Chego ao consultório do geriatra, tiro a senha e fico ali como boba, de olho naquele monitor, onde se visualizam os números. Parece congelado. A minha senha é 101, mas a 96 não arreda pé do vídeo. Olho, olho, e nada. É o bastante para embaralhar tudo na minha cabeça e começar a viagem para o mundo da divagação.
Escuto uma voz que parece vir de muito longe: 101! 101! Uma senhora, próxima diz: Não é a sua?
Hã? Levanto-me apressada e chego perto da mesa da atendente. Vou respondendo automaticamente às perguntas costumeiras: endereço, telefone etc etc.
Profissão!
Profissão! Hã? Mulher Maravilha! Ops, desculpe: prendas domésticas. A
moça ri, disfarçadamente, e repete baixinho balançando a cabeça, naquele
característico gesto de incredulidade ou de desprezo, sabe-se lá: Prendas domésticas... Sem me olhar, diz: Agora
é só esperar.
Acho sempre engraçada
esta frase: “Só esperar”. Esse “só” quer dizer o quê, mesmo? Que é pouco? Que
nada! Lá fiquei mofando naquela cadeira por um bom tempo, que não medi, porque
me pus a rir, sozinha, raciocinando (meditando, ou nas alturas...) sobre a
minha profissão: Prendas domésticas...
Mulher que não trabalha
fora, hoje, está fora... literalmente, para usar expressão da moda (todos dizem
“literalmente”, mesmo quando a questão
não é literal). Fora do mundo, fora dos círculos de conversa, fora da vida,
enfim. É isso que pensam as outras mulheres. Ela própria, a dona de casa, acaba
se sentindo assim. É como se a pessoa fosse inútil.
Pois é, dona de casa
bissexta, resolvi dizer, naquele momento, que era de prendas domésticas,
eufemismo que encontrei na hora, usado há muitos anos e que sempre detestei.
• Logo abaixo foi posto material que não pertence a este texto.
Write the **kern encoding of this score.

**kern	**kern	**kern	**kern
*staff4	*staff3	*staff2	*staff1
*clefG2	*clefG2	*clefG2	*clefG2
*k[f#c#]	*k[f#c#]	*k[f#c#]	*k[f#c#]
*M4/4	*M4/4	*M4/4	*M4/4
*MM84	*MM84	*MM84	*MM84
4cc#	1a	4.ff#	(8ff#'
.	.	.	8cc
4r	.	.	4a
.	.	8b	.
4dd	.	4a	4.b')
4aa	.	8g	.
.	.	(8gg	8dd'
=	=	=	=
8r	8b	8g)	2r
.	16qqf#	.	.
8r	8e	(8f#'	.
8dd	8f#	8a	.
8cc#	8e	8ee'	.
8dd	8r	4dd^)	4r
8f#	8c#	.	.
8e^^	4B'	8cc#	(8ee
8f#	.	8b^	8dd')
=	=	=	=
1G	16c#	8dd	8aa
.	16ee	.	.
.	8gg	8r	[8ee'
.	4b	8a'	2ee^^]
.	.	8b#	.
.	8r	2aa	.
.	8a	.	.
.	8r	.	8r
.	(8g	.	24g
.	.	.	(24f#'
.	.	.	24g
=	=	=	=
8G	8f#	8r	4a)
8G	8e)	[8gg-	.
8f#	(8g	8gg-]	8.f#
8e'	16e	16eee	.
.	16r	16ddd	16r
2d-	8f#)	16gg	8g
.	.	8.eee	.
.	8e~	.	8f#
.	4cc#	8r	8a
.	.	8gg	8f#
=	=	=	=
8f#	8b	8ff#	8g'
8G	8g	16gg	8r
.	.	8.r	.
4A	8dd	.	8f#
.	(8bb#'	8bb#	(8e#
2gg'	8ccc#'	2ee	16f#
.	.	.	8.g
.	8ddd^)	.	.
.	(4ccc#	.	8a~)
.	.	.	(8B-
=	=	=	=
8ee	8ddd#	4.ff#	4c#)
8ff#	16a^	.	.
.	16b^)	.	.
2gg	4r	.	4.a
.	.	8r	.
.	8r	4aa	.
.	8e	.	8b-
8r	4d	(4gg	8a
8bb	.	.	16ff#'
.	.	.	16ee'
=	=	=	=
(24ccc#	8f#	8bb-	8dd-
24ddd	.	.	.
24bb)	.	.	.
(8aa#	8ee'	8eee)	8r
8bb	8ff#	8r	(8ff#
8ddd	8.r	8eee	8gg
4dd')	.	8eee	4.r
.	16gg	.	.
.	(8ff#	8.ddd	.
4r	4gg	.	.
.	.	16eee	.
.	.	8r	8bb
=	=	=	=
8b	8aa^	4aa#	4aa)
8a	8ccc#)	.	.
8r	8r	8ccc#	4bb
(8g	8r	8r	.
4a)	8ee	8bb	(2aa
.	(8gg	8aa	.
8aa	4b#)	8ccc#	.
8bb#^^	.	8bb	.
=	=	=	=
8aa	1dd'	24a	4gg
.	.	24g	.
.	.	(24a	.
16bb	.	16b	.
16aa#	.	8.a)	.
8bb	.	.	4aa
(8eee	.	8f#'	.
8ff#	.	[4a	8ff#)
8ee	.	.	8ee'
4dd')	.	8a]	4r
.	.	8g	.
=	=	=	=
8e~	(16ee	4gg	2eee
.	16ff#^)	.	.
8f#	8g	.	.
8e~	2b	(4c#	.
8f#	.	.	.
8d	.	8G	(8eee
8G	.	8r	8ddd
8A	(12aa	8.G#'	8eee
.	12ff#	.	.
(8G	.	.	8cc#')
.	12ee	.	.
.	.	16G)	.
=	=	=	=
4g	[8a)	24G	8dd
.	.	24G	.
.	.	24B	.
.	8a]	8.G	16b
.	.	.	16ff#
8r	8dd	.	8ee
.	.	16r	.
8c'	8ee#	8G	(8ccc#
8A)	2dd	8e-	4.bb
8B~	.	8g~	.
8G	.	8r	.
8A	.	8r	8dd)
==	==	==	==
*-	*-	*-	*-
Aliás, gosto das palavras exatas. Por exemplo: Velho. Por que velho tem que ser
terceira idade, melhor idade? É feio ser velho? Deixa-se de ser velho quando se
diz diferente?
E vi, mais uma vez, que
ser dona de casa não é fácil e eu não tenho as tais prendas domésticas, de
jeito algum.. Resolvo tocar piano, lembro: Ai,
a máquina parou de funcionar. Será
que a lavagem acabou? Levanto-me e vou ver. E já está na hora de fazer
almoço, porque o neto chega do Inglês e tem que almoçar rápido para ir pra
escola. Coloco a carne para assar e vou cortar verdura pra salada. Distraio-me,
com as verduras, até que sinto o cheiro de fumaça: Ai, meu Deus, a carne está queimando. O forno estava muito quente...Vou tirar do forno e, aí, queimo os
dedos na pressa. Tarde demais... E as
plantas que ainda não foram molhadas? E minha palestra que não terminei de
preparar? E a barra da calça do neto que ainda não fiz? E a crônica que não
terminei? E a reunião do TJC? Afe!
Tenho quer fazer outra
carne depressa. Não, vou fazer ovos mexidos.
Mas o arroz está precisando de um pouco mais de água. O telefone toca e o
interfone também. Corro a atender. Vizinha querendo subir para falar de algo.
Peço pra deixar pra depois. O arroz já está queimando também. Chi! Estou atrasada.
E assim, passo o dia,
correndo pra lá e pra cá.
Então, tenho prendas
domésticas? Ou sou “Mulher Maravilha”?
Tentando fazer tudo e
nada fazendo direito?
Que nada, sou, mesmo, é
uma abusada!
Maria Francisca –
01.07.2015, após receber a notícia de que não haveria aula de música, resolve
tocar piano e não consegue porque há muitas tarefas domésticas pra realizar.